- _SELECTION_:

Android gaming has really evolved this year. There are now lots of titles with impressive 3D graphics, all the video game console emulators you can dream of, as well as plenty of clever and addictive games in the Market.
Some games are addictive simply because they’re so much fun to play, and other games are mainly addictive because you think to yourself “I’ll do better next time and get a higher score”, and can’t stop playing. Here are 10 Android games of both sorts that are great to have in your app drawer when you got some time to kill.
(added Sept 16 2010)
I had to add this one as an 11th bonus title, because any list of addictive Android games wouldn’t be complete without Fruit Ninja – the game that blogs have been buzzing about for the past few days. It initially rose to fame on iOS with over 2 million copies sold and the Android version just got released. I must say that Fruit Ninja almost is the epitome of an addictive mobile game. This is what the game’s about: various pieces of fruit are thrown in front of you, and you must cut them in half by swiping your finger across them before they move out of sight (“All ninjas hate fruit!”). You can earn various bonuses by cutting three or more pieces of fruit at the same time. It’s oddly fun and satisfying to slice them in half, and it’s very hard to quit once you start. The Market description says “Fruit Ninja is a juicy action with squishy, splatty and satisfying fruit carnage!”, and damn it, they’re right.
I’ll kick off this list with a couple of smart and quite unusual puzzle games by Camel Games. It’s an Android developer that has specialized in games that are based on a physics engine (i.e. gravity). The goal of Super Tumble is easy: remove the blocks to get the star safely onto the platform. To achieve that goal will however become quite challenging towards the end. To get rid of a block, simply tap on it and then things start to fall in the same way they would in real-life. I love figuring out how to best tackle each new puzzle and the gameplay is varied enough to keep you interested through all 90 levels. Super Tumble has nice graphics, too.

- _RECORDS SHOWN_:
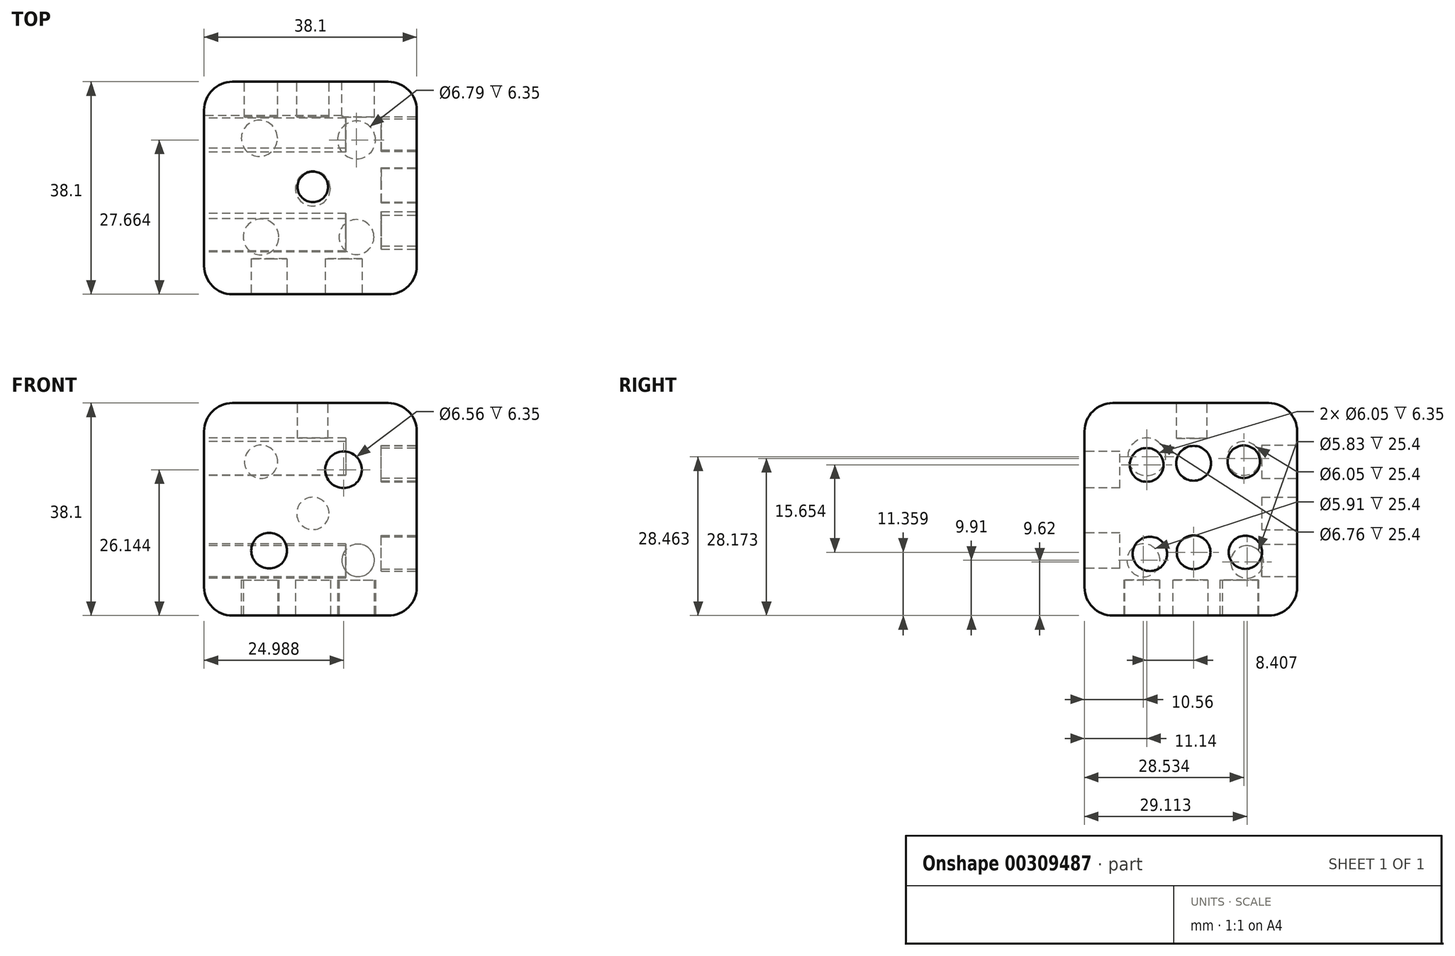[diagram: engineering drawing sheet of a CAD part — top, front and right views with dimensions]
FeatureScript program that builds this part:
annotation { "Feature Type Name" : "Feature", "Feature Type Description" : "" }
export const myFeature = defineFeature(function(context is Context, id is Id, definition is map)
    precondition{}
    {
        {
            var Q0;
            Q0=qCreatedBy(makeId("Front.planeOp"),FACE);
            var sketch = newSketch(context, id + "F0", { "sketchPlane" : qUnion([Q0])});
            skLineSegment(sketch, "E0.bottom", {"start": v(-19.48, 2.68) * mm, "end": v(18.62, 2.68) * mm});
            skLineSegment(sketch, "E0.top", {"start": v(-19.48, -35.42) * mm, "end": v(18.62, -35.42) * mm});
            skLineSegment(sketch, "E0.left", {"start": v(-19.48, 2.68) * mm, "end": v(-19.48, -35.42) * mm});
            skLineSegment(sketch, "E0.right", {"start": v(18.62, 2.68) * mm, "end": v(18.62, -35.42) * mm});
            skSolve(sketch);
        }
        {
            var Q0;
            Q0=makeQuery(id+"F0.imprint","IMPRINT",FACE,{"disambiguationData":[TD([[makeQuery(id+"F0.imprint","IMPRINT",EDGE,{"derivedFrom":sQuery(id+"F0.wireOp",EDGE,"E0.bottom")}),-1.0]])]});
            extrude(context, id + "F1", {"entities" : qUnion([Q0]), "depth" : 38.1 * mm});
        }
        {
            var Q0;
            Q0=makeQuery(id+"F1.opExtrude","SWEPT_EDGE",EDGE,{"disambiguationData":[OSD([sQuery(id+"F0.wireOp",EDGE,"E0.bottom"),sQuery(id+"F0.wireOp",EDGE,"E0.left")])]});
            var Q1;
            Q1=makeQuery(id+"F1.opExtrude","CAP_EDGE",EDGE,{"disambiguationData":[OSD([sQuery(id+"F0.wireOp",EDGE,"E0.bottom")])],"isStart":false});
            var Q2;
            Q2=makeQuery(id+"F1.opExtrude","SWEPT_EDGE",EDGE,{"disambiguationData":[OSD([sQuery(id+"F0.wireOp",EDGE,"E0.bottom"),sQuery(id+"F0.wireOp",EDGE,"E0.right")])]});
            var Q3;
            Q3=makeQuery(id+"F1.opExtrude","CAP_EDGE",EDGE,{"disambiguationData":[OSD([sQuery(id+"F0.wireOp",EDGE,"E0.bottom")])],"isStart":true});
            var Q4;
            Q4=makeQuery(id+"F1.opExtrude","CAP_EDGE",EDGE,{"disambiguationData":[OSD([sQuery(id+"F0.wireOp",EDGE,"E0.right")])],"isStart":true});
            var Q5;
            Q5=makeQuery(id+"F1.opExtrude","SWEPT_EDGE",EDGE,{"disambiguationData":[OSD([sQuery(id+"F0.wireOp",EDGE,"E0.top"),sQuery(id+"F0.wireOp",EDGE,"E0.right")])]});
            var Q6;
            Q6=makeQuery(id+"F1.opExtrude","CAP_EDGE",EDGE,{"disambiguationData":[OSD([sQuery(id+"F0.wireOp",EDGE,"E0.top")])],"isStart":true});
            var Q7;
            Q7=makeQuery(id+"F1.opExtrude","CAP_EDGE",EDGE,{"disambiguationData":[OSD([sQuery(id+"F0.wireOp",EDGE,"E0.right")])],"isStart":false});
            var Q8;
            Q8=makeQuery(id+"F1.opExtrude","CAP_EDGE",EDGE,{"disambiguationData":[OSD([sQuery(id+"F0.wireOp",EDGE,"E0.left")])],"isStart":false});
            var Q9;
            Q9=makeQuery(id+"F1.opExtrude","CAP_EDGE",EDGE,{"disambiguationData":[OSD([sQuery(id+"F0.wireOp",EDGE,"E0.top")])],"isStart":false});
            var Q10;
            Q10=makeQuery(id+"F1.opExtrude","SWEPT_EDGE",EDGE,{"disambiguationData":[OSD([sQuery(id+"F0.wireOp",EDGE,"E0.top"),sQuery(id+"F0.wireOp",EDGE,"E0.left")])]});
            var Q11;
            Q11=makeQuery(id+"F1.opExtrude","SWEPT_FACE",FACE,{"disambiguationData":[OSD([sQuery(id+"F0.wireOp",EDGE,"E0.left")])]});
            fillet(context, id + "F2", {"entities" : qUnion([Q0, Q1, Q2, Q3, Q4, Q5, Q6, Q7, Q8, Q9, Q10, Q11]), "radius" : 5.08 * mm, "tangentPropagation" : true, "allowEdgeOverflow" : false});
        }
        {
            var Q0;
            Q0=makeQuery(id+"F1.opExtrude","SWEPT_FACE",FACE,{"disambiguationData":[OSD([sQuery(id+"F0.wireOp",EDGE,"E0.bottom")])]});
            var sketch = newSketch(context, id + "F3", { "sketchPlane" : qUnion([Q0])});
            skCircle(sketch, "E1", {"center": v(0, -18.84) * mm, "radius": 2.73 * mm});
            skSolve(sketch);
        }
        {
            var Q0;
            Q0 = qSketchRegion(id + "F3", true);
            extrude(context, id + "F4", {"entities" : qUnion([Q0]), "operationType" : NewBodyOperationType.REMOVE, "oppositeDirection" : true, "depth" : 6.35 * mm});
        }
        {
            var Q0;
            Q0=makeQuery(id+"F1.opExtrude","CAP_FACE",FACE,{"disambiguationData":[OSD([sQuery(id+"F0.wireOp",EDGE,"E0.bottom"),sQuery(id+"F0.wireOp",EDGE,"E0.top"),sQuery(id+"F0.wireOp",EDGE,"E0.left"),sQuery(id+"F0.wireOp",EDGE,"E0.right")])],"isStart":false});
            var sketch = newSketch(context, id + "F5", { "sketchPlane" : qUnion([Q0])});
            skCircle(sketch, "E2", {"center": v(-7.83, -23.77) * mm, "radius": 3.2 * mm});
            skCircle(sketch, "E3", {"center": v(5.5, -9.28) * mm, "radius": 3.28 * mm});
            skSolve(sketch);
        }
        {
            var Q0;
            Q0 = qSketchRegion(id + "F5", true);
            extrude(context, id + "F6", {"entities" : qUnion([Q0]), "operationType" : NewBodyOperationType.REMOVE, "oppositeDirection" : true, "depth" : 6.35 * mm});
        }
        {
            var Q0;
            Q0=makeQuery(id+"F1.opExtrude","SWEPT_FACE",FACE,{"disambiguationData":[OSD([sQuery(id+"F0.wireOp",EDGE,"E0.top")])]});
            var sketch = newSketch(context, id + "F7", { "sketchPlane" : qUnion([Q0])});
            skCircle(sketch, "E4", {"center": v(0, 19.13) * mm, "radius": 3.14 * mm});
            skCircle(sketch, "E5", {"center": v(7.83, 27.83) * mm, "radius": 3.12 * mm});
            skCircle(sketch, "E6", {"center": v(-9.28, 27.83) * mm, "radius": 3.2 * mm});
            skCircle(sketch, "E7", {"center": v(-9.57, 10.15) * mm, "radius": 3.24 * mm});
            skCircle(sketch, "E8", {"center": v(7.83, 10.44) * mm, "radius": 3.4 * mm});
            skSolve(sketch);
        }
        {
            var Q0;
            Q0 = qSketchRegion(id + "F7", true);
            extrude(context, id + "F8", {"entities" : qUnion([Q0]), "operationType" : NewBodyOperationType.REMOVE, "oppositeDirection" : true, "depth" : 6.35 * mm});
        }
        {
            var Q0;
            Q0=makeQuery(id+"F1.opExtrude","CAP_FACE",FACE,{"disambiguationData":[OSD([sQuery(id+"F0.wireOp",EDGE,"E0.bottom"),sQuery(id+"F0.wireOp",EDGE,"E0.top"),sQuery(id+"F0.wireOp",EDGE,"E0.left"),sQuery(id+"F0.wireOp",EDGE,"E0.right")])],"isStart":true});
            var sketch = newSketch(context, id + "F9", { "sketchPlane" : qUnion([Q0])});
            skCircle(sketch, "E9", {"center": v(0, -17.1) * mm, "radius": 2.9 * mm});
            skCircle(sketch, "E10", {"center": v(9.28, -7.83) * mm, "radius": 2.98 * mm});
            skCircle(sketch, "E11", {"center": v(-8.12, -25.51) * mm, "radius": 2.91 * mm});
            skSolve(sketch);
        }
        {
            var Q0;
            Q0 = qSketchRegion(id + "F9", true);
            extrude(context, id + "F10", {"entities" : qUnion([Q0]), "operationType" : NewBodyOperationType.REMOVE, "oppositeDirection" : true, "depth" : 6.35 * mm});
        }
        {
            var Q0;
            Q0=makeQuery(id+"F1.opExtrude","SWEPT_FACE",FACE,{"disambiguationData":[OSD([sQuery(id+"F0.wireOp",EDGE,"E0.left")])]});
            var sketch = newSketch(context, id + "F11", { "sketchPlane" : qUnion([Q0])});
            skCircle(sketch, "E12", {"center": v(9.57, -7.25) * mm, "radius": 3.03 * mm});
            skCircle(sketch, "E13", {"center": v(27.54, -25.51) * mm, "radius": 2.96 * mm});
            skCircle(sketch, "E14", {"center": v(26.96, -6.96) * mm, "radius": 3.38 * mm});
            skCircle(sketch, "E15", {"center": v(8.99, -25.8) * mm, "radius": 2.91 * mm});
            skSolve(sketch);
        }
        {
            var Q0;
            Q0 = qSketchRegion(id + "F11", true);
            extrude(context, id + "F12", {"entities" : qUnion([Q0]), "operationType" : NewBodyOperationType.REMOVE, "oppositeDirection" : true, "depth" : 25.4 * mm});
        }
        {
            var Q0;
            Q0=makeQuery(id+"F1.opExtrude","SWEPT_FACE",FACE,{"disambiguationData":[OSD([sQuery(id+"F0.wireOp",EDGE,"E0.right")])]});
            var sketch = newSketch(context, id + "F13", { "sketchPlane" : qUnion([Q0])});
            skCircle(sketch, "E16", {"center": v(-18.55, -24.06) * mm, "radius": 3.03 * mm});
            skCircle(sketch, "E17", {"center": v(-18.55, -8.12) * mm, "radius": 3.12 * mm});
            skCircle(sketch, "E18", {"center": v(-26.96, -8.4) * mm, "radius": 3.03 * mm});
            skCircle(sketch, "E19", {"center": v(-26.38, -24.35) * mm, "radius": 3.08 * mm});
            skCircle(sketch, "E20", {"center": v(-9.28, -24.06) * mm, "radius": 2.98 * mm});
            skCircle(sketch, "E21", {"center": v(-9.57, -7.83) * mm, "radius": 2.91 * mm});
            skSolve(sketch);
        }
        {
            var Q0;
            Q0 = qSketchRegion(id + "F13", true);
            extrude(context, id + "F14", {"entities" : qUnion([Q0]), "operationType" : NewBodyOperationType.REMOVE, "oppositeDirection" : true, "depth" : 6.35 * mm});
        }
    });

- _STATED EXERCISE_: Pick up the article on addictive Android games after its final sentence and carry it on.

- _FINAL RESULT_:
Shoot U! is another physics game, this time with graphics inspired by hand-drawings. All you need to do is to shoot out little ragdoll dudes from a mortar and hit a star with them. The fewer shots you use, the more points you get. Does it sound simple? Well, it’s easy at first, but one or two of the higher levels are so difficult that the game almost gets more frustrating than fun. Green objects are movable, black objects are immovable, and it’s up to you to use the laws of physics to hit the star. Shoot U! is indeed an addictive Android game that should keep you entertained for a while.
Space Physics has a quite rare concept: draw shapes and objects on the screen that then come to life, and use those objects to make a ball move and hit a target. There’s a tutorial in the game that explains this better, and it’s easy to get started. As the name implies, this is also a game based on physics.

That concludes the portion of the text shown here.